Figure 11A shows the dayurnal cycle variability of the 1-day resolution EPIC Composite ice-cloud altitude data with 30-day broadening for the years 2017 and 2018. This yields the close resemblance (except for the orange-to-light-blue color-coding switch between the NS America and the W. Africa longitudes) to the monthly-mean ice-cloud altitude results in Figure 11 of Carlson et al. (2022). In both cases, the NH summer season highest ice-cloud altitudes occur over the continental EurAsia longitudes (magenta), followed by East Asia (green), Central Pacific (blue), W. Africa (orange), and NS America (light-blue), being at substantially lower altitude than the rest. For the October 2017 to April 2018, the ice cloud altitudes remain basically flat at their minimum altitudes, although there is a local maximum occurring in January of 2018. During this time period there appear MJO-type oscillations at different phases, at different latitudes, thus producing some changes in the longitudinal ordering, in particular, the W. Africa longitude (orange) in early 2017 and late 2018, and also the East Asia longitude (green) during the same time periods.

Figure 11
Graphs labeled (A) and (B) show EPIC IceCloud Height data for 2017 and 2018, using daily 30-day smoothing. The y-axis represents ice cloud height in kilometers and percent relative variability. Multiple colored lines represent data from various locations, such as Iraq, St. Louis, and the Pacific. Graph (A) displays individual lines for each location, while graph (B) highlights specific locations with bold lines and additional 4-day smoothed data. Vertical dashed lines mark specific dates, with annotations indicating average heights.

Figure 11. Top panel (A): EPIC-derived daily icel-cloud cloud-top altitude for years 2017 and 2018 for 24 color-coded longitudes (30-day resolution data referenced at high-noon GMT with corresponding geographic location), grouped in 5 color-coded regions: EurAsia (magenta), East Asia (green), Central Pacific (blue), NS America (light-blue), and East Atlantic (orange). Heavy black line depicts the seasonal global-mean. X-scale lists numerical mid-month of year; data use the internal Julian-day scale. Panel bottom bar-graph shows number of EPIC images per day. Bottom panel (B): 30-day broadened longitudes for EurAsia (magenta), Central Pacific (blue), NS America (light-blue), and East Atlantic (orange) from Panel (A), but with 4-day broadened data superimposed.

Figure 11B shows the 1-day resolution EPIC ice-cloud altitude data with 4-day broadening for the years 2017 and 2018. The 4-day broadening has eliminated the 4-day and shorter period variability. There is a short string of what appear to be sustained 10-day oscillations along the Central Pacific longitude (blue) from November to December of 2017. Otherwise there appear to be a variety of short period fluctuations repeating in the 10- to 30-day range, also with a broad range of amplitudes. The 2020 to 2021 La Niña years, except for a slightly enhanced amplitude of the short-period variability during the winter months, are otherwise very similar in their shape to years 2017 and 2018.

» Data items:
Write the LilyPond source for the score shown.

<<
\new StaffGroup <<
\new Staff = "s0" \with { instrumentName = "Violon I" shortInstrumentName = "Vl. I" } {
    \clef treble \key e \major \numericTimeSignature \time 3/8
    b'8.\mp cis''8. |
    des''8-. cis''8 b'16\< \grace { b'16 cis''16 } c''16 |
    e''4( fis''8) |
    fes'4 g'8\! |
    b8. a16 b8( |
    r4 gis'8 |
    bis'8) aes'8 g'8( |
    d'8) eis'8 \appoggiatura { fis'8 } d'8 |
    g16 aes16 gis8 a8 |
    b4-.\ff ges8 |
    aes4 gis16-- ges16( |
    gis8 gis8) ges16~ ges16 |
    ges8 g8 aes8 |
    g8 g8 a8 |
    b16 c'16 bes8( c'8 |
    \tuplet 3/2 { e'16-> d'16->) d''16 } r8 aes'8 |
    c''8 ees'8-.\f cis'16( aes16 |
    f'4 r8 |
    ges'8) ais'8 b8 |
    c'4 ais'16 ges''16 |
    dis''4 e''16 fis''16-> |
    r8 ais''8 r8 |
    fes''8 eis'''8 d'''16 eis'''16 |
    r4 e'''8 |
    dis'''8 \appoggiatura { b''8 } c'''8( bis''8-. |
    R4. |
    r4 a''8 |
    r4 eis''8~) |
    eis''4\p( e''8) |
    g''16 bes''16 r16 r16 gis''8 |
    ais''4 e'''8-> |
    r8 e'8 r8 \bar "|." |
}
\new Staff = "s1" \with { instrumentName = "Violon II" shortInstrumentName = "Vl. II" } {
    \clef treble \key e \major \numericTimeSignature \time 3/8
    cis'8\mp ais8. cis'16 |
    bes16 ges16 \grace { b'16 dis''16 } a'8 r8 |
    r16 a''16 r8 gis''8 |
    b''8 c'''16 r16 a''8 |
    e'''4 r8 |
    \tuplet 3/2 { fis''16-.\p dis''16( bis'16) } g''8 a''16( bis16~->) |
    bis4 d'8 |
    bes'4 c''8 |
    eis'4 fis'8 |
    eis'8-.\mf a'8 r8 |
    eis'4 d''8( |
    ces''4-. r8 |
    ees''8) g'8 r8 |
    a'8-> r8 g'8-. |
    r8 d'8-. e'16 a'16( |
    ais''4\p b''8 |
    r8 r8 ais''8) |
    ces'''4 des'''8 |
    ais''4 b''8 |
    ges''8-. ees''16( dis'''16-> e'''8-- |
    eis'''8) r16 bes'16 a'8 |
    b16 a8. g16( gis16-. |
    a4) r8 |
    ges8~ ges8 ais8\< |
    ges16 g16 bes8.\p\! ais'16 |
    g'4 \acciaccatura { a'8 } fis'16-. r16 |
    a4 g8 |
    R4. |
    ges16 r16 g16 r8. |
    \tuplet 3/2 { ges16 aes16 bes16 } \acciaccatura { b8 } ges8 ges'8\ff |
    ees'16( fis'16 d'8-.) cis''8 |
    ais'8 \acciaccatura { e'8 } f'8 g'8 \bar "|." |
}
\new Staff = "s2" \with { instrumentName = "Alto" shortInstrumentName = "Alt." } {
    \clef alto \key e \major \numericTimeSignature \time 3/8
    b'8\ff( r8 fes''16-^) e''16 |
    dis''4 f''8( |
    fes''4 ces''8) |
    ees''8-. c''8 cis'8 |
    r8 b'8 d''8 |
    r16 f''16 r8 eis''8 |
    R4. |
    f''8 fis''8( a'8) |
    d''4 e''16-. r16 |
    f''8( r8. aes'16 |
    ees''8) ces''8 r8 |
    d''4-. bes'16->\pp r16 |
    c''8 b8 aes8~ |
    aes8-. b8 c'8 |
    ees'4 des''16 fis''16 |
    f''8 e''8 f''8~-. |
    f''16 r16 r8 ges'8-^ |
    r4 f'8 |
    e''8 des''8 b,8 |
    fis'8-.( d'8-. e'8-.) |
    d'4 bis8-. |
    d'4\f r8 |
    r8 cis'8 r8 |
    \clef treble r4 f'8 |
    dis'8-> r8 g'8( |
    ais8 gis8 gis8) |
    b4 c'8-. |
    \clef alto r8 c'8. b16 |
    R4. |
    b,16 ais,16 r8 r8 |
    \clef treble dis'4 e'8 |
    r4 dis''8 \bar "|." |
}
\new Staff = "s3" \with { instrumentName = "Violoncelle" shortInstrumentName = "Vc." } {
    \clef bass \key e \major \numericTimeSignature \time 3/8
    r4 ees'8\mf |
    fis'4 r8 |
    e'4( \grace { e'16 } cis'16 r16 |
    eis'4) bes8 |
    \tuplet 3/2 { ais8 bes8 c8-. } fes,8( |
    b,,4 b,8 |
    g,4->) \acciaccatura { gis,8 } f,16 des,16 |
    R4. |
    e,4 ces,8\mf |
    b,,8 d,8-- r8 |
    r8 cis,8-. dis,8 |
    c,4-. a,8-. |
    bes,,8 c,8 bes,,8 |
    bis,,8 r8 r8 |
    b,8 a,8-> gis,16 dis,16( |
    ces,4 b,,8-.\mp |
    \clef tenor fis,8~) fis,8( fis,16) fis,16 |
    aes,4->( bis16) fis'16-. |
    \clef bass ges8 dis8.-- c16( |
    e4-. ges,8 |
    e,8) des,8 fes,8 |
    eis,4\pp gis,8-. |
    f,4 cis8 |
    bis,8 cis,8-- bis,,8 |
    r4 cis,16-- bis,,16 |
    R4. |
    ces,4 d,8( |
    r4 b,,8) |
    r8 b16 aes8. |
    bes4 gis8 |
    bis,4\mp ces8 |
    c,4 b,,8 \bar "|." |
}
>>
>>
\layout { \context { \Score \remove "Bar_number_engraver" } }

» Task item A: From the passage on ice-cloud altitudes, print the part that opens with the words containing "Figure 11. Top" and closes with "broadened data superimposed.".
» Task item B:
Answer these questions from the passage on ice-cloud altitudes:
(i) Over which longitudes do the highest NH summer season ice-cloud altitudes occur?
(ii) What does the heavy black line in panel (A) of Figure 11 depict?
(iii) Along which longitude were sustained 10-day oscillations seen from November to December of 2017?

» Exercise output A:
Figure 11. Top panel (A): EPIC-derived daily icel-cloud cloud-top altitude for years 2017 and 2018 for 24 color-coded longitudes (30-day resolution data referenced at high-noon GMT with corresponding geographic location), grouped in 5 color-coded regions: EurAsia (magenta), East Asia (green), Central Pacific (blue), NS America (light-blue), and East Atlantic (orange). Heavy black line depicts the seasonal global-mean. X-scale lists numerical mid-month of year; data use the internal Julian-day scale. Panel bottom bar-graph shows number of EPIC images per day. Bottom panel (B): 30-day broadened longitudes for EurAsia (magenta), Central Pacific (blue), NS America (light-blue), and East Atlantic (orange) from Panel (A), but with 4-day broadened data superimposed.

» Exercise output B:
(i) The continental EurAsia longitudes (magenta).
(ii) The seasonal global-mean.
(iii) The Central Pacific longitude (blue).